Il boss è stato condannato, in secondo grado, per omicidio volontario, accusato di aver ucciso il rivale Carlo Polese in data 19 agosto 2003. Il processo si è trasformato in un’altalena di pronunciamenti, condanna in secondo grado annullata dalla Cassazione, nuova condanna in secondo grado e ora un nuovo annullamento. I fatti contestati risalgono a 18 anni fa. In quel periodo era in corso una guerra di camorra a Ercolano tra il clan Birra (di cui la vittima è affiliato) e quello Ascione (di cui è al vertice Di Bartolomeo). Quel giorno c’è stato uno scontro a fuoco nei pressi del fortino del clan Ascione, il palazzo denominato La Moquette, dove vive Di Bartolomeo. Dopo il ricovero in ospedale, Polese muore.

Le indagini

Gli inquirenti non riescono a ricostruire quanto accaduto fino a quando, nel 2014, undici anni dopo, i collaboratori di giustizia raccontano i fatti e vengono ritenuti credibili dai giudici di merito. Il pentito Salvatore Cefariello racconta che dal palazzo provenivano le voci di una donna che urlava «Giorgio non sparare». Anche il pentito Giovanni Durantini, partecipe dell’assalto al palazzo Moquette, concorda nel ritenere responsabile Giorgio Di Bartolomeo, genero del boss Raffaele Ascione. In tutto sono 13 i pentiti che parlano nel processo e accusano l’imputato.

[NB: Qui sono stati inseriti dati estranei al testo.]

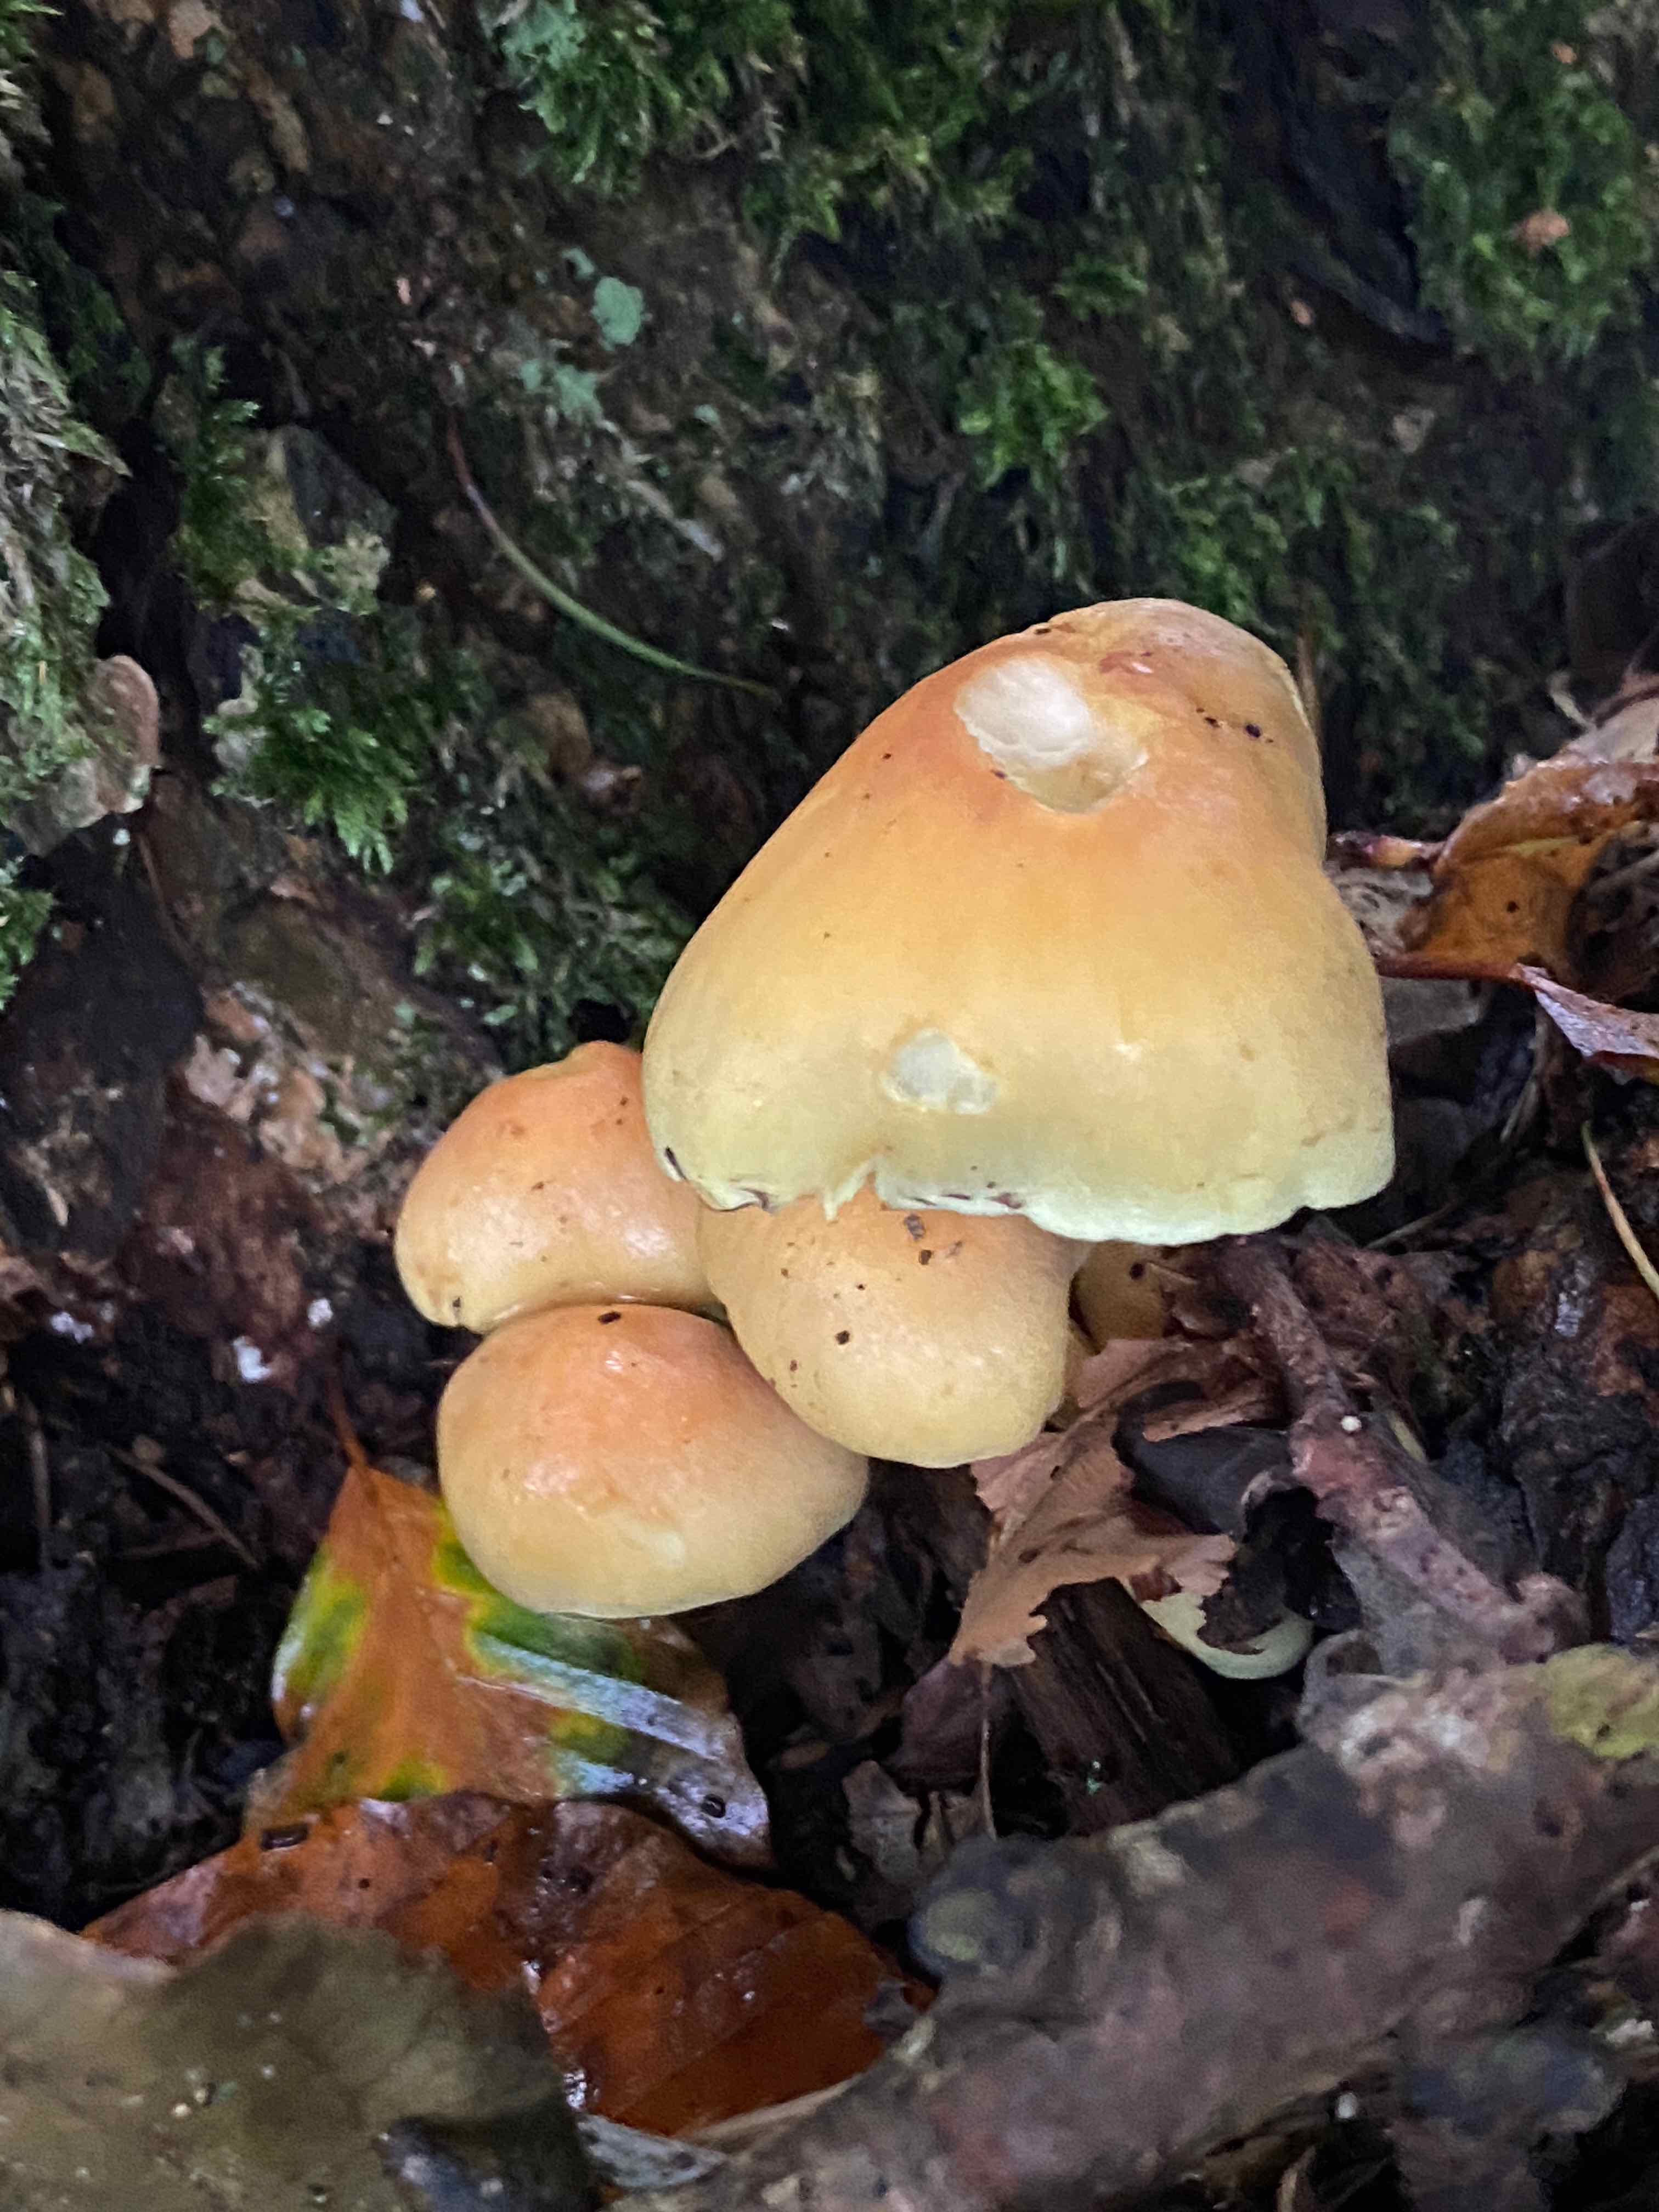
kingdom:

In pratica quel giorno, cinque membri del clan Birra si recano presso il fortino del clan rivale per una spedizione punitiva, non armati, e ottengono come risposta colpi di pistola e l’uccisione di un affiliato. Nelle sentenze c’è anche il riferimento alla legittima difesa, invocata dagli avvocati della difesa, ma respinta nei pronunciamenti di condanna per diverse ragioni. La prima perché gli affiliati al clan Birra non avevano ancora scavalcato; la seconda perché l’arma era detenuta illegalmente e il boss avrebbe riconosciuto gli uomini del clan rivale sparando appena questi erano in procinto di arrampicarsi sul muro di recinzione. La terza è che la legittima difesa non può scattare quando c’è una sfida in corso, quando, come in quel periodo, c’è una guerra.

Nel nuovo ricorso contro la sentenza di secondo grado, però, l’avvocato torna sulla questione della legittima difesa. Secondo gli avvocati è invocabile anche da un camorrista, soprattutto in ragione delle modifiche normative sopraggiunte nel 2019. Il ragionamento degli avvocati procede per gradi. Di Bartolomeo, se ritenuto responsabile dell’omicidio, può invocare la legittima difesa perché c’era un pericolo imminente per la presenza di cinque persone in procinto di scavalcare. 

All’obiezione possibile sul fatto che non fossero armati, la difesa replica invocando la legittima difesa putativa perché è ragionevole presumere che quando cinque persone scavalcano almeno uno sia armato e che, comunque, siano in grado di offendere.

Da ultimo c’è il richiamo alla riforma del 2019. La difesa fornisce una interpretazione estensiva della norma, voluta dall’allora ministro dell’Interno Matteo Salvini: «Un soggetto non può reagire dopo essere stato ammazzato, ma soltanto prima che accada». Secondo la difesa del boss, la riforma stabilisce che nessuna reazione della vittima dell’intrusione può ritenersi illegittima. Quando c’è violazione di domicilio, il giudice non deve porsi il problema della proporzionalità tra attacco ricevuto e difesa. Questo significa avere una licenza in bianco a reagire. Una licenza anche per i camorristi. Ora la Corte di cassazione, nelle motivazioni, chiarirà se tra i motivi di annullamento della condanna c’è anche la legittima difesa.